¿A qué nos referimos cuando hablamos de museo inclusivo?
Todo museo tiene siempre un público objetivo definido por cuestiones como rango de edad, nivel de estudios, lugar de residencia, intereses… Sin embargo, las instituciones culturales no han de focalizarse únicamente en estas personas, sino en todas aquellas a las que su propuesta (por su carácter único o diferente, por las posibilidades que permite o por lo que transmite) tenga algo que decirles y ofrecerles.
Todo museo aspira a tener un amplio número de visitantes y que sus características respondan a la heterogeneidad de nuestra sociedad. Una audiencia a la que se suele acercar bajo una estrategia de marketing y comunicación, adaptando y desarrollando la oferta a los gustos y motivaciones de los que aún no son asiduos a sus instalaciones. Una estrategia que suele olvidar opciones complementarias como prestar una atención más específica a colectivos hasta ahora no visitantes y analizar las posibilidades que tiene de cubrir sus demandas con su propuesta artística, histórica, educativa…
¿Qué museos han de hacerlo?
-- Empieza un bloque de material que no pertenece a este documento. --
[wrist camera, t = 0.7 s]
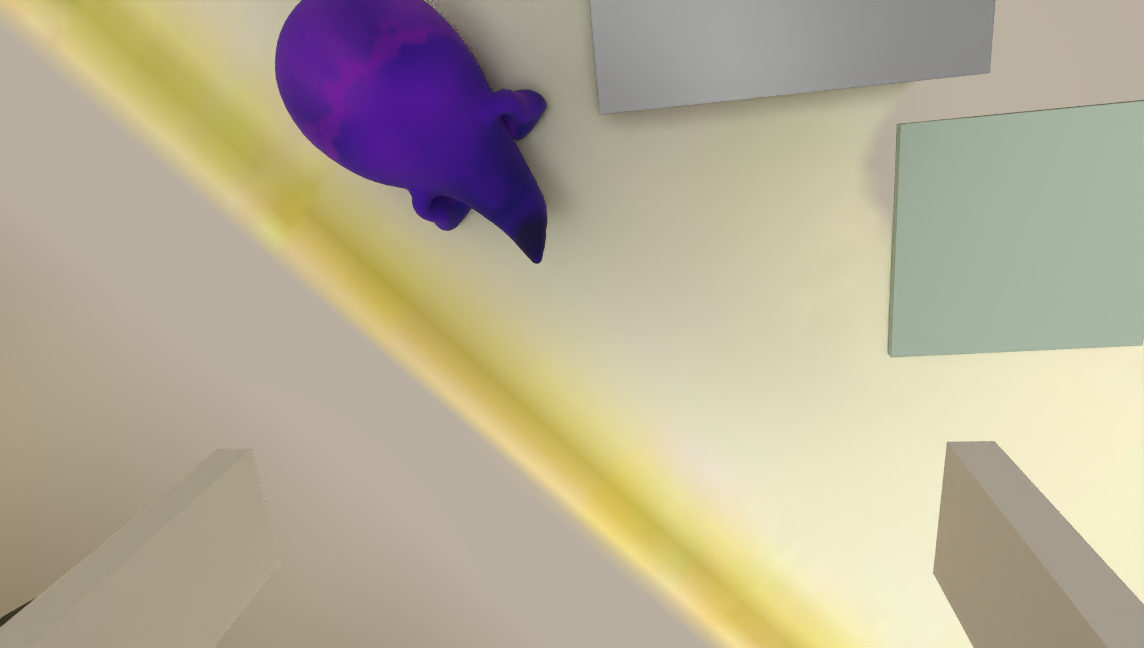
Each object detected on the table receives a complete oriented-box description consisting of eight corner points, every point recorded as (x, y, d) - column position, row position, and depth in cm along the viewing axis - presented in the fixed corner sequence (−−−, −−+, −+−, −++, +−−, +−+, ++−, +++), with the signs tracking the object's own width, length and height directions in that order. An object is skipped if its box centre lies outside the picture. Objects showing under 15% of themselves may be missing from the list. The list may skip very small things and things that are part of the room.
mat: (896, 123, 34) (900, 124, 33) (1172, 97, 32) (1181, 97, 31) (887, 353, 37) (891, 357, 37) (1134, 341, 35) (1142, 345, 35)
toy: (608, 151, 37) (382, -57, 34) (608, 189, 28) (301, -90, 25) (506, 264, 40) (288, 82, 36) (477, 331, 31) (186, 98, 27)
Todos. Los de titularidad pública, por deberse al espíritu democrático que está tras su gestión, financiación y concepción. Y también los de titularidad privada, tanto si cuentan con financiación pública como si no, porque todos ellos han de tener como objetivo la meta 10.2 de los Objetivos de Desarrollo Sostenible de Naciones Unidas: “De aquí a 2030, potenciar y promover la inclusión social, económica y política de todas las personas, independientemente de su edad, sexo, discapacidad, raza, etnia, origen, religión o situación económica u otra condición”.
¿A quién hay que incluir?
A todo aquel que tenga alguna dificultad para acceder a la oferta de cualquier institución cultural. Barrera que, según European Foundation Centre, puede deberse a motivos económicos (no contar con recursos suficientes), laborales (no tener trabajo o no optar a ello), sociales (no contar con vínculos sociales o no tener acceso a una red social en condiciones de igualdad), personales (aquí podríamos considerar las discapacidades físicas, sensoriales, psicológicas e intelectuales) o culturales (inmigración, idioma, minoría étnica).
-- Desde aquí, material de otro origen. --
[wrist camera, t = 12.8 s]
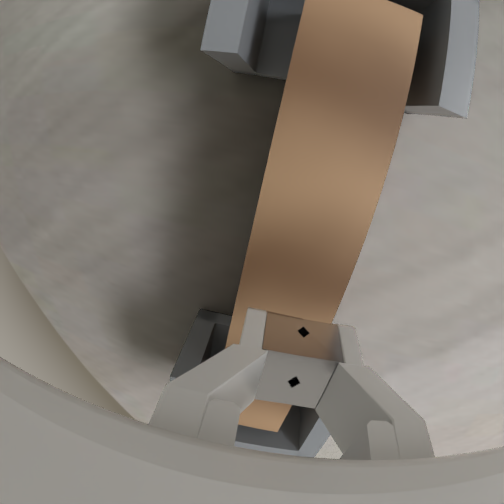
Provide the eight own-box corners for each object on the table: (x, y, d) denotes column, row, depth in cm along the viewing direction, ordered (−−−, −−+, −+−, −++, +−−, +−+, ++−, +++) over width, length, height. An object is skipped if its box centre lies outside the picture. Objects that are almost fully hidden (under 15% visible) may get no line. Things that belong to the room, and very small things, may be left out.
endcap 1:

Hay cuestiones que vienen marcadas por la regulación jurídica, como es el caso de la accesibilidad física, que son fácilmente comprobables. Sin embargo, la gran mayoría de las casuísticas no son tan fáciles de detectar y exigen tanto la participación activa de la entidad museística como del colectivo excluido.
¿Cómo? Por parte del museo dedicando recursos (humanos y materiales) a actividades inclusivas, y por parte de los colectivos, participando –directamente a través de asociaciones, o de manera delegada a través de las Administraciones Públicas y otras organizaciones de alcance similar– para que las entidades museísticas entiendan en qué consiste el fenómeno de la inclusión en la especificidad de sus circunstancias (no es lo mismo una minoría religiosa que personas mayores con ingresos limitados), los resultados a conseguir y los medios para lograrlo. Como ejemplo, en el caso de las personas con discapacidad, Naciones Unidas señala en el artículo 30 de su Convención Internacional al respecto, que el aspecto primordial es que tengan acceso a materiales, programas y lugares accesibles.
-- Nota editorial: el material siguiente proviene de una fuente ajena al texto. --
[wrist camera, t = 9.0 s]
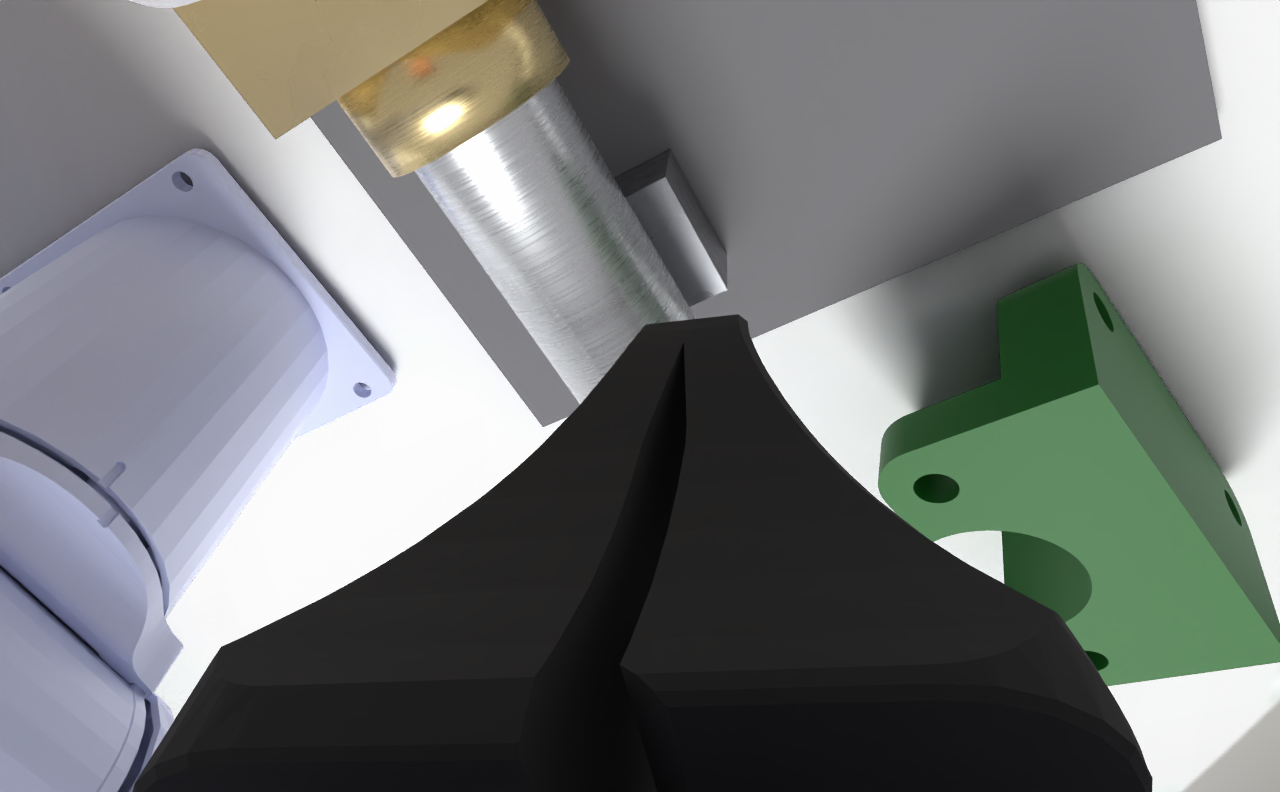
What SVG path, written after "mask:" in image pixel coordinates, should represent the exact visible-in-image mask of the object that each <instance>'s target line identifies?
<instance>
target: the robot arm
mask: <svg viewBox="0 0 1280 792" xmlns="http://www.w3.org/2000/svg"><path fill="white" fill-rule="evenodd" d="M180 172H183V173H185V174H187V175H188V176H189V177H190V178H191V180H192V182H193V186H190V185H188V184H187V183H185V182H184V181H183V179H182V177H181V173H180ZM360 382H361V383H365V384H366V385H368V386H369V387H370V389H371V390H366V389H364V388H362V387H361V386H360V385H359V383H360ZM395 384H396V376H395V374H394V372H393V370H392V369H391V368H390V367H389V366H388V364H387V363H386V362H385V361H384V360H383V358H382V357H381V356H380V355H379V354H378V352H377V351H376V350H375V349H374V348H373V346H372V345H371V344H370V343H369V341H368V340H367V339H366V338H365V337H364V335H363V334H362V333H361V332H360V331H359V329H358V328H357V327H356V326H355V325H354V323H353V322H352V321H351V320H350V319H349V317H348V316H347V315H346V314H345V313H344V311H343V310H342V309H341V308H340V306H339V305H338V304H337V303H336V302H335V300H334V299H333V298H332V297H331V296H330V294H329V293H328V292H327V291H326V290H325V288H324V287H323V286H322V285H321V284H320V282H319V281H318V280H317V279H316V278H315V276H314V275H313V274H312V273H311V272H310V270H309V269H308V268H307V267H306V265H305V264H304V263H303V262H302V261H301V259H300V258H299V257H298V256H297V255H296V253H295V252H294V251H293V250H292V249H291V247H290V246H289V245H288V244H287V243H286V241H285V240H284V239H283V238H282V237H281V235H280V234H279V233H278V232H277V230H276V229H275V228H274V227H273V226H272V224H271V223H270V222H269V221H268V220H267V218H266V217H265V216H264V215H263V214H262V212H261V211H260V210H259V209H258V208H257V206H256V205H255V204H254V203H253V202H252V200H251V199H250V198H249V197H248V196H247V194H246V193H245V192H244V191H243V189H242V188H241V187H240V186H239V185H238V183H237V182H236V181H235V180H234V179H233V177H232V176H231V175H230V174H229V173H228V171H227V170H226V169H225V168H224V167H223V165H222V164H221V163H220V162H219V161H218V159H217V158H216V157H215V156H213V155H212V154H211V153H210V152H208V151H206V150H204V149H197V148H194V149H192V150H189V151H187V152H185V153H184V154H182V155H180V156H179V157H178V158H176V159H175V160H173V161H172V162H170V163H169V164H167V165H166V166H164V167H163V168H161V169H160V170H158V171H157V172H156V173H154V174H153V175H151V176H150V177H148V178H147V179H145V180H144V181H142V182H141V183H139V184H138V185H137V186H135V187H134V188H132V189H131V190H129V191H128V192H126V193H125V194H123V195H122V196H120V197H119V198H117V199H116V200H115V201H113V202H112V203H110V204H109V205H107V206H106V207H104V208H103V209H101V210H100V211H98V212H97V213H95V214H94V215H93V216H91V217H90V218H88V219H87V220H85V221H84V222H82V223H81V224H79V225H78V226H76V227H75V228H73V229H72V230H71V231H69V232H68V233H66V234H65V235H63V236H62V237H60V238H59V239H57V240H56V241H54V242H53V243H51V244H50V245H49V246H47V247H46V248H44V249H43V250H41V251H40V252H38V253H37V254H35V255H34V256H32V257H31V258H29V259H28V260H27V261H25V262H24V263H22V264H21V265H19V266H18V267H16V268H15V269H13V270H12V271H10V272H9V273H8V274H6V275H5V276H3V277H2V278H0V792H1152V776H1151V774H1150V772H1149V770H1148V768H1147V766H1146V763H1145V760H1144V757H1143V754H1142V751H1141V748H1140V746H1139V744H1138V742H1137V740H1136V738H1135V735H1134V733H1133V731H1132V729H1131V727H1130V725H1129V723H1128V721H1127V720H1126V718H1125V716H1124V714H1123V712H1122V711H1121V709H1120V707H1119V705H1118V703H1117V702H1116V700H1115V698H1114V697H1113V695H1112V694H1111V692H1110V690H1109V689H1108V687H1107V685H1106V684H1105V682H1104V680H1103V679H1102V677H1101V676H1100V674H1099V672H1098V671H1097V669H1096V667H1095V666H1094V664H1093V662H1092V661H1091V659H1090V658H1089V657H1088V655H1087V654H1086V652H1085V651H1084V649H1083V648H1082V646H1081V645H1080V643H1079V642H1078V640H1077V639H1076V637H1075V636H1074V634H1073V633H1072V632H1071V630H1070V629H1069V627H1068V626H1067V625H1066V623H1065V622H1064V620H1063V619H1062V618H1061V616H1060V615H1059V614H1057V613H1056V612H1055V611H1053V610H1051V609H1050V608H1048V607H1046V606H1044V605H1042V604H1040V603H1038V602H1037V601H1035V600H1033V599H1031V598H1029V597H1027V596H1025V595H1024V594H1022V593H1020V592H1018V591H1016V590H1014V589H1013V588H1011V587H1009V586H1007V585H1005V584H1003V583H1001V582H1000V581H998V580H996V579H994V578H992V577H990V576H988V575H987V574H985V573H983V572H981V571H979V570H977V569H975V568H974V567H972V566H970V565H968V564H967V563H965V562H963V561H962V560H960V559H959V558H957V557H955V556H954V555H952V554H951V553H949V552H948V551H946V550H945V549H943V548H942V547H940V546H939V545H937V544H935V543H934V542H932V541H931V540H929V539H928V538H927V537H925V536H924V535H923V534H922V533H920V532H919V531H918V530H916V529H915V528H914V527H912V526H911V525H910V524H909V523H907V522H906V521H905V520H903V519H902V518H901V517H899V516H898V515H897V514H896V513H894V512H893V511H892V510H890V509H889V508H888V507H887V506H885V505H884V504H883V503H881V502H880V501H879V500H878V499H876V498H875V497H874V496H873V495H872V494H871V493H870V492H868V491H867V490H866V489H865V488H864V487H863V486H862V485H861V484H860V483H859V482H858V481H856V480H855V479H854V478H853V477H852V476H851V475H850V474H849V473H848V472H847V471H846V470H845V469H844V468H843V467H842V466H841V465H840V464H839V463H838V462H837V461H836V460H835V459H834V458H833V457H832V456H831V455H830V454H829V453H828V452H827V451H826V450H825V448H824V447H823V446H822V445H821V444H820V443H819V442H818V441H817V439H816V438H815V437H814V436H813V435H812V434H811V432H810V431H809V430H808V429H807V428H806V426H805V425H804V424H803V422H802V421H801V420H800V419H799V417H798V416H797V415H796V414H795V412H794V411H793V410H792V408H791V407H790V405H789V404H788V403H787V401H786V400H785V399H784V397H783V396H782V394H781V392H780V391H779V389H778V388H777V386H776V385H775V383H774V382H773V380H772V378H771V377H770V375H769V374H768V372H767V370H766V369H765V367H764V365H763V363H762V361H761V359H760V357H759V355H758V353H757V351H756V349H755V347H754V345H753V342H752V340H751V337H750V334H749V327H748V321H746V320H745V319H744V318H743V317H741V316H740V315H739V314H736V315H726V316H717V317H708V318H699V319H690V320H681V321H672V322H663V323H654V324H646V325H645V326H644V327H643V328H642V329H641V331H640V332H639V333H638V334H637V335H636V337H635V338H634V339H633V340H632V341H631V343H630V344H629V345H628V346H627V348H626V349H625V350H624V352H623V353H622V354H621V355H620V357H619V358H618V359H617V360H616V362H615V363H614V364H613V365H612V367H611V368H610V369H609V370H608V372H607V373H606V374H605V375H604V377H603V378H602V379H601V380H600V382H599V383H598V384H597V385H596V386H595V387H594V389H593V390H592V391H591V392H590V393H589V395H588V396H587V397H586V398H585V399H584V400H583V402H582V403H581V404H580V405H579V406H578V407H577V408H576V410H575V411H574V412H573V413H572V414H571V415H570V416H569V417H568V418H567V419H566V420H565V421H564V422H563V423H562V424H561V425H560V426H559V427H558V428H557V429H556V431H555V432H554V433H553V434H552V435H551V436H550V437H549V438H548V439H547V440H546V441H545V442H544V443H543V444H542V445H541V446H540V447H539V448H538V449H537V450H536V451H535V452H534V453H533V454H532V455H531V456H529V457H528V458H527V459H526V460H525V461H524V462H523V463H522V464H521V465H520V466H518V467H517V468H516V469H515V470H514V471H513V472H511V473H510V474H509V475H508V476H507V477H505V478H504V479H503V480H502V481H501V482H500V483H498V484H497V485H496V486H495V487H494V488H492V489H491V490H490V491H489V492H487V493H486V494H485V495H484V496H482V497H481V498H480V499H479V500H477V501H476V502H474V503H473V504H472V505H470V506H469V507H467V508H466V509H465V510H463V511H462V512H460V513H459V514H458V515H456V516H455V517H453V518H452V519H451V520H449V521H448V522H446V523H445V524H444V525H442V526H441V527H439V528H438V529H436V530H435V531H434V532H432V533H431V534H429V535H428V536H427V537H425V538H424V539H422V540H421V541H419V542H418V543H416V544H415V545H413V546H412V547H410V548H409V549H407V550H405V551H404V552H402V553H400V554H399V555H397V556H396V557H394V558H392V559H391V560H389V561H387V562H386V563H384V564H383V565H381V566H379V567H378V568H376V569H374V570H372V571H371V572H369V573H367V574H365V575H364V576H362V577H360V578H358V579H357V580H355V581H353V582H351V583H350V584H348V585H346V586H344V587H343V588H341V589H339V590H337V591H335V592H333V593H331V594H329V595H328V596H326V597H324V598H322V599H320V600H318V601H316V602H314V603H312V604H310V605H308V606H306V607H304V608H302V609H300V610H298V611H296V612H294V613H292V614H290V615H288V616H285V617H283V618H281V619H279V620H277V621H275V622H273V623H271V624H269V625H267V626H265V627H263V628H261V629H259V630H257V631H255V632H253V633H251V634H249V635H247V636H245V637H242V638H240V639H238V640H236V641H233V642H231V643H229V644H227V645H225V646H222V647H221V648H220V650H219V651H218V653H217V654H216V656H215V657H214V658H213V660H212V661H211V663H210V665H209V666H208V668H207V669H206V671H205V673H204V674H203V676H202V677H201V679H200V680H199V682H198V684H197V685H196V687H195V688H194V690H193V692H192V693H191V695H190V696H189V698H188V699H187V701H186V703H185V704H184V706H183V707H182V709H181V711H180V712H179V714H178V715H177V717H176V719H175V720H174V717H173V714H172V711H171V709H170V708H169V707H168V705H167V704H166V703H165V702H164V701H163V700H162V699H161V698H160V697H158V696H157V695H156V694H154V691H155V690H156V688H157V687H158V685H159V684H160V682H161V681H162V679H163V678H164V676H165V675H166V673H167V672H168V670H169V669H170V667H171V666H172V664H173V663H174V661H175V660H176V658H177V657H178V655H179V654H180V652H181V651H182V649H183V644H182V643H181V641H180V640H179V639H178V638H177V637H176V636H175V635H174V634H173V632H172V631H171V629H170V628H169V626H168V624H167V622H166V620H165V619H166V617H167V616H168V614H169V613H170V612H171V610H172V609H173V607H174V606H175V604H176V603H177V602H178V600H179V599H180V597H181V596H182V595H183V593H184V592H185V590H186V589H187V588H188V586H189V585H190V583H191V582H192V581H193V579H194V578H195V576H196V575H197V574H198V572H199V571H200V569H201V568H202V567H203V565H204V564H205V562H206V561H207V560H208V558H209V557H210V555H211V554H212V553H213V551H214V550H215V548H216V547H217V546H218V544H219V543H220V541H221V540H222V538H223V537H224V536H225V534H226V533H227V531H228V530H229V529H230V527H231V526H232V524H233V523H234V522H235V520H236V519H237V517H238V516H239V515H240V513H241V512H242V510H243V509H244V508H245V506H246V505H247V503H248V502H249V501H250V499H251V498H252V496H253V495H254V494H255V492H256V491H257V489H258V488H259V487H260V485H261V484H262V482H263V481H264V480H265V478H266V477H267V475H268V474H269V472H270V471H271V470H272V468H273V467H274V465H275V464H276V463H277V461H278V460H279V458H280V457H281V456H282V454H283V453H284V451H285V450H286V449H287V447H288V446H289V444H290V443H291V442H292V441H293V440H295V439H297V438H299V437H301V436H303V435H306V434H308V433H310V432H312V431H314V430H316V429H318V428H320V427H322V426H324V425H327V424H329V423H331V422H333V421H335V420H337V419H339V418H341V417H343V416H345V415H347V414H350V413H352V412H354V411H356V410H358V409H360V408H362V407H364V406H366V405H368V404H370V403H373V402H375V401H377V400H379V399H381V398H383V397H385V396H387V395H388V394H390V393H391V392H392V390H393V388H394V387H395Z"/></svg>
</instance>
Al hilo de este objetivo, señalar que el propósito último no es solo el acceso de estas personas a los lugares y a los contenidos de los que han estado alejados, sino que todos y cada uno de los que formamos parte de este asunto colectivo que es la sociedad, aportemos y colaboremos a su progreso y desarrollo. Y lo que está claro es que la cultura como motor inspirador de la innovación, la creatividad, el descubrimiento, el bienestar personal, el diálogo, la empatía y la observación del otro, es un medio fundamental para lograrlo.
¿Cómo incluir?
Para ello, estos fines han de ser concretados en objetivos, políticas, programas y acciones acordes a las características, posibilidades y condicionantes del colectivo a incluir. Las asociaciones que las representan tienen mucho que decir y hacer en su diseño, ejecución y evaluación.
Cada museo ha de determinar qué acciones realizará destinadas a integrar colectivos excluidos, para lo cual ha de tener muy en cuenta las necesidades que en esta materia tenga la comunidad local en la que está asentada. Esto exige conocerla manteniendo una política proactiva de diálogo con sus públicos de interés, lo que incluye a empleados (sensibilizándolos y formándolos en esta materia), usuarios (con canales de comunicación a través de los cuales hacer llegar sus propuestas y comentarios), administraciones públicas (conocedores de la situación desde su perspectiva de gestión pública) y la sociedad en general (transmitiéndole de manera directa –web, redes sociales…– como indirecta –medios de comunicación– su actitud proactiva ante estos temas).
Así es como de este proceso, y en colaboración con las asociaciones pertinentes, habrían de surgir iniciativas propias o en red (en colaboración con otras entidades) que hagan que el museo sea un agente activo en la inclusión de personas –es decir, un museo inclusivo– que encuentran que las líneas generales del funcionamiento de nuestro modelo de sociedad no las tienen en cuenta o no las considera tal y como merecen, impidiéndoles tanto el disfrute de sus posibilidades como la posibilidad de colaborar en su diseño.